Is IPTV really gone for good, or has it just gone out of fashion? I remember wearing a scarf of my grandfather’s a few years after he died. He’d had it for decades. Yet when I wore it on one evening, I was amazed to receive compliments on being so trendy (I actually have no dress sense when it comes to fashion as you may have noticed). As it happens the design was just making a comeback.

Likewise, might the IPTV World Forum comeback in 20 or 30 years? You’re probably laughing at such a stupid question: technology isn’t like clothing. Well maybe so, but people respond to fashion in the same way whatever the subject.

 

Some say IPTV has failed because big Telcos that ploughed hundreds of millions of Euros into the technology have not recouped their investment. We’ve tried for years to convince ourselves (and investors) that IPTV was a sound defensive strategy. All the clever multi-play bundling was keeping customers from churning. Actually it was, it’s just that it only put a plaster on the wound without healing it first. IPTV is just a tool and teaching someone how to use a tool from another trade, doesn’t teach her how to actually make a living out of that trade. Belgacom is a very rare counter-example amongst Telcos - having put a real TV exec at the steering wheel;  they are now the only ones who can actually claim genuine IPTV success. Ironically much of their technology has recently gone obsolete as NSN their main provider has decided to drop IPTV products.

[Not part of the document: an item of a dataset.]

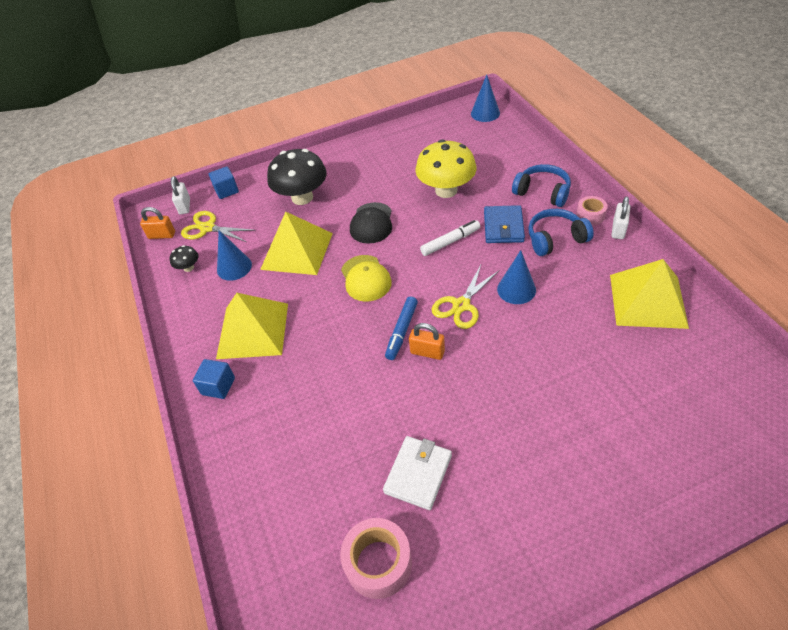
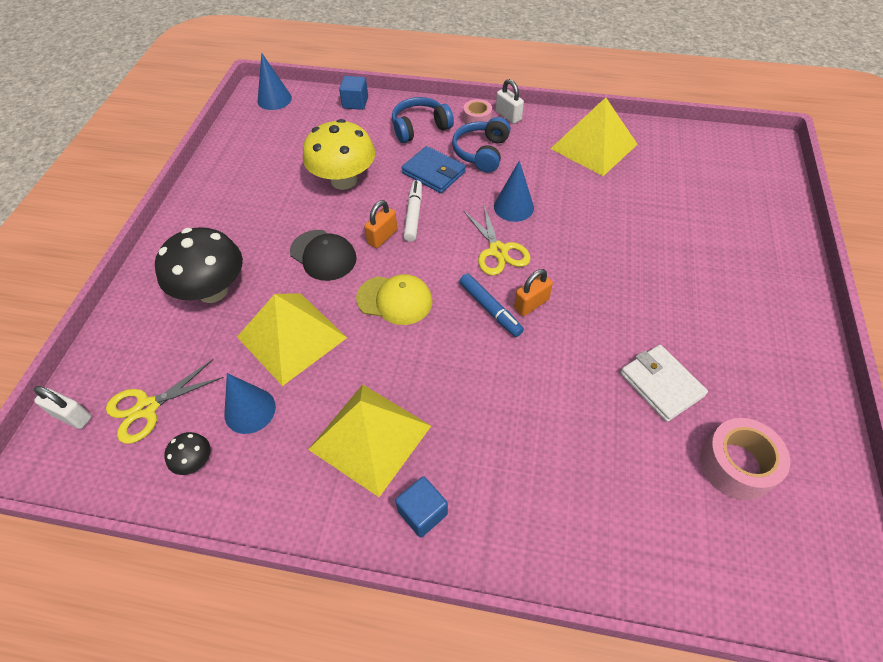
camera: 60 degrees left, 5 degrees up
orange padlock [140,207,175,239] -> orange padlock moved to [364,200,397,248]
blue cube [209,166,239,199] -> blue cube moved to [339,76,368,110]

It’s probably significant that at the same time Siemens (not Nokia Siemens Networks, i.e. NSN) is making a big push back into the TV space, but with an exclusively OTT model.

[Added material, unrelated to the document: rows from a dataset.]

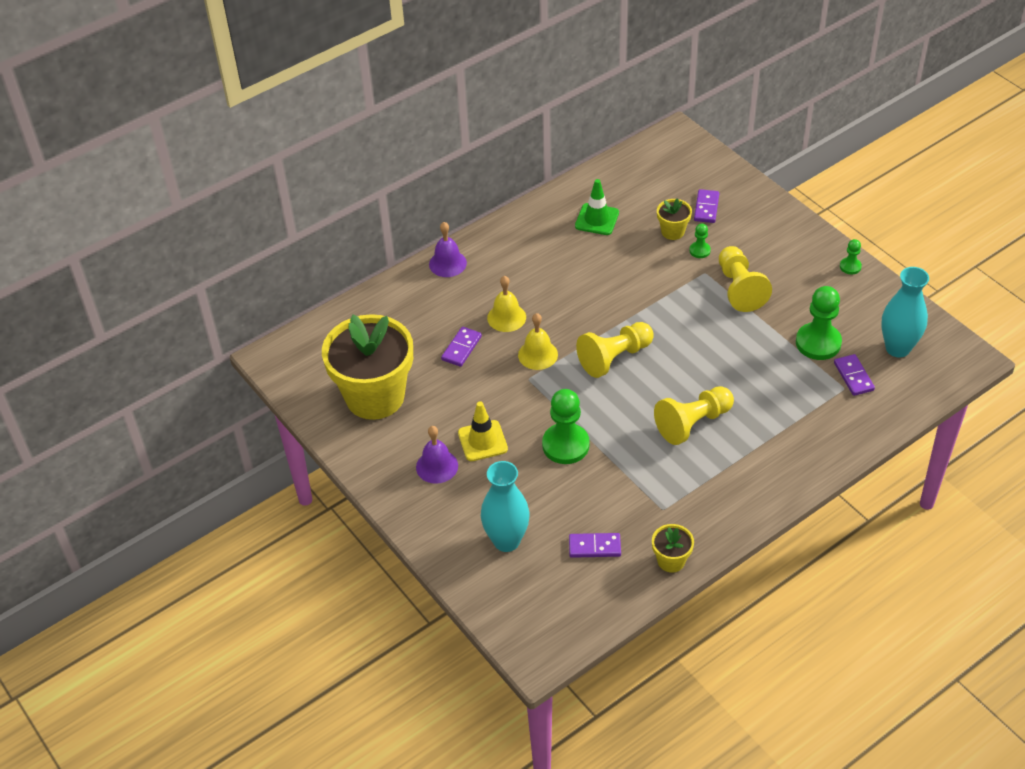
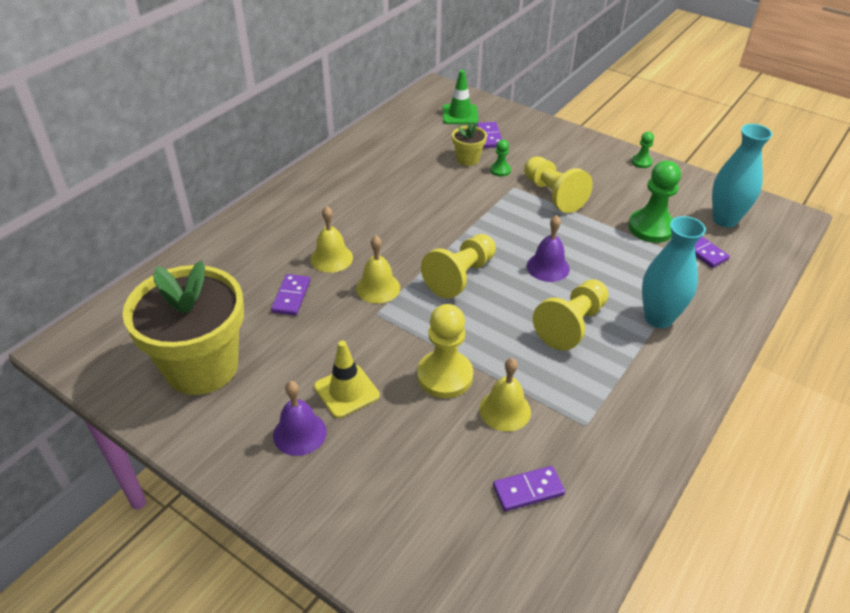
camera: 20 degrees left, 5 degrees down
purple bell [429,222,467,277] -> purple bell moved to [527,215,570,282]
turquoise vase [481,461,530,552] -> turquoise vase moved to [642,216,706,328]
green pawn [542,389,590,464] -> yellow pawn [417,304,473,398]
green traffic cone [575,179,619,235] -> green traffic cone moved to [443,70,478,124]
yellow flower pot [652,524,694,573] -> none
none -> yellow bell [479,358,531,432]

So what has actually failed with IPTV is the Telco’s attempt to use TV to climb up the value chain. The technology itself needed a few years to have the wrinkles ironed out, but works very well now.

The market cap of any major Telco with a big IPTV offering, when compared with that of Apple or even Google, tells the same story.

 

Last year I wrote a successful blog entry on why France, having been the birthplace of IPTV, would probably also be its first grave. The article generated a thread of over a 100 comments on LinkedIn and I was quite chuffed when Gavin Whitechurch the head of IPTV World Forum series gave me an analyst spot at last year’s London forum.

 

My “the death of TV” analyst briefing was a learning experience. There were five other analyst tables and as doors opened, delegates came in and chose their table. The other tables were about fine things in the future (namely OTT) and most had about six people - one even had a dozen. Mine had none! So I’ve learnt from that marketing mistake: this article isn’t about IPTV’s woes but about OTTTV’s great potential.

 

Back to the real reason I believe it is simply a question of fashion. The current fuss over OTT is still about delivering TV through the Internet Protocol. If we didn’t suffer from a need for novelty all the time we’d be calling it IPTV because it still is.

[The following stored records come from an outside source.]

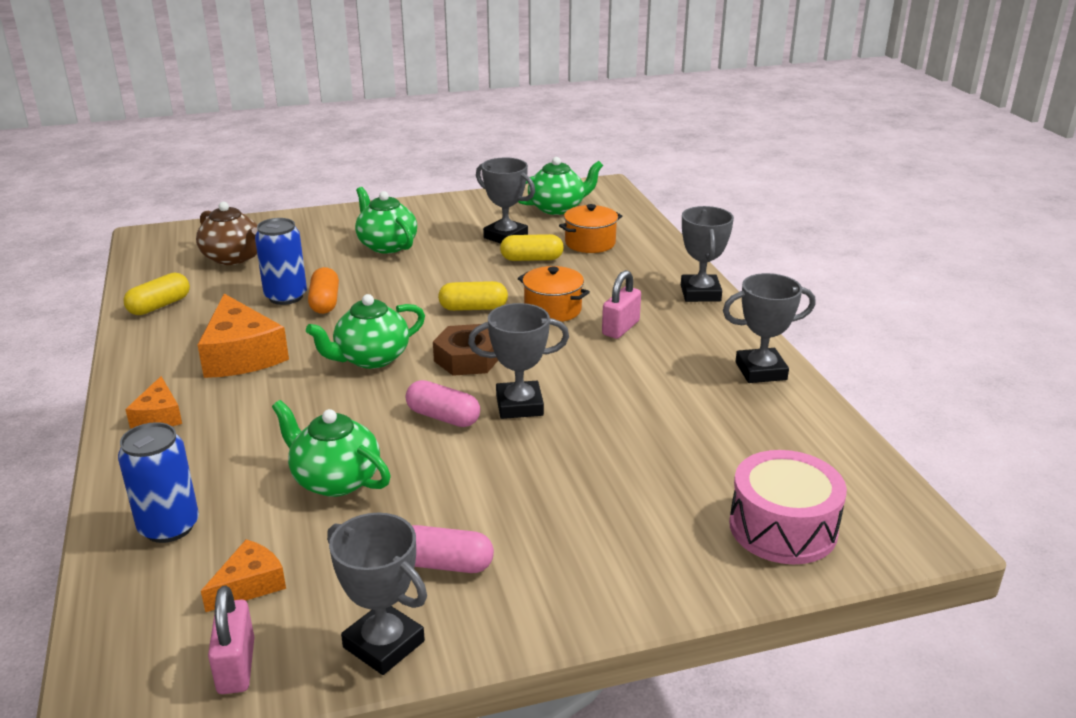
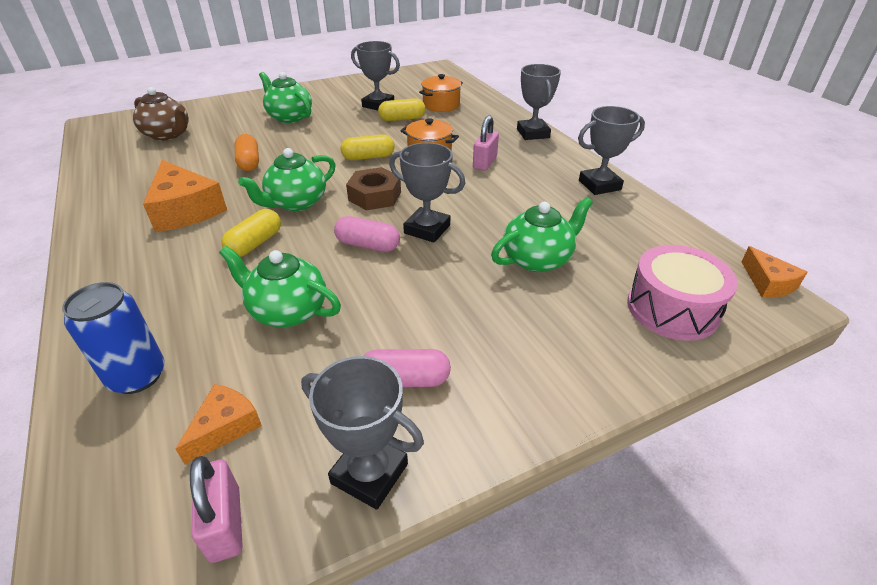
camera: 10 degrees left, 10 degrees up
yellow capsule [123,273,190,315] -> yellow capsule moved to [222,209,281,257]
orange cheese [125,376,182,428] -> orange cheese moved to [741,246,808,298]
blue can [255,218,307,305] -> none
grey trophy [468,303,569,419] -> grey trophy turned 45 degrees clockwise [389,143,465,243]
green teapot [518,157,603,215] -> green teapot moved to [491,197,593,272]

Delivering video service OTT won’t kill IPTV. On the contrary it’s going to complement IPTV delivery and even help it by extending its reach. It’s an ideal technology for IPTV operators to delivery multiscreen or TV-anywhere experiences.

We’re just finishing a White Paper with Harmonic, Orca, Broadpeak and Viaccess on this very topic. Before OTT can make managed IPTV delivery obsolete, we’ll need a very different Internet from the one we have today. There will be a market for delivering TV over managed networks as far as technology roadmaps can go.